Sukses

Spekulasi Dalang Teror Bom Sri Lanka, ISIS hingga National Thowheed Jamath

Delapan ledakan beruntun terjadi di Sri Lanka pada 21 April 2019, menewaskan 290 orang dan melukai 500 lainnya.

Liputan6.com, Kolombo - Delapan ledakan beruntun terjadi di Sri Lanka pada 21 April 2019, menewaskan 290 orang dan melukai 500 lainnya --menjadikan peristiwa itu sebagai serangan teroris dalam satu hari paling mematikan sejak 9/11 pada 18 tahun silam.

Jumlah korban tewas diperkirakan akan bertambah, mengingat total korban luka yang banyak, sebagai dampak atas serangan tersebar di dua kota --yang menargetkan 3 gereja (tepat ketika misa Minggu Paskah), 4 hotel, dan satu rumah.
════════
**PETUNJUK TUGAS**
Salin seluruh berita tentang serangan bom di Sri Lanka di atas tanpa mengubah satu kata pun.
════════
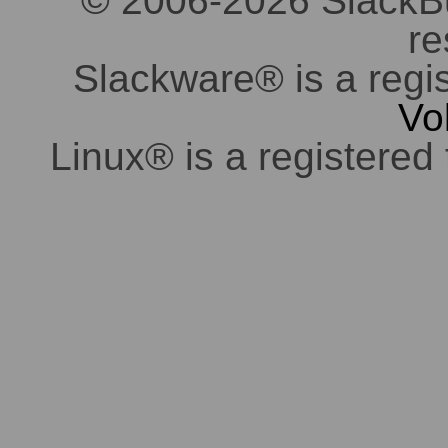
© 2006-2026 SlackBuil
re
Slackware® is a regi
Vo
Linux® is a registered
════════
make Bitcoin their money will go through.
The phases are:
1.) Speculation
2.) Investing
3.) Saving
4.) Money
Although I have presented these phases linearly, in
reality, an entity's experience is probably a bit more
════════
**JAWABAN YANG DIHARAPKAN**
Sukses

Spekulasi Dalang Teror Bom Sri Lanka, ISIS hingga National Thowheed Jamath

Delapan ledakan beruntun terjadi di Sri Lanka pada 21 April 2019, menewaskan 290 orang dan melukai 500 lainnya.

Liputan6.com, Kolombo - Delapan ledakan beruntun terjadi di Sri Lanka pada 21 April 2019, menewaskan 290 orang dan melukai 500 lainnya --menjadikan peristiwa itu sebagai serangan teroris dalam satu hari paling mematikan sejak 9/11 pada 18 tahun silam.

Jumlah korban tewas diperkirakan akan bertambah, mengingat total korban luka yang banyak, sebagai dampak atas serangan tersebar di dua kota --yang menargetkan 3 gereja (tepat ketika misa Minggu Paskah), 4 hotel, dan satu rumah.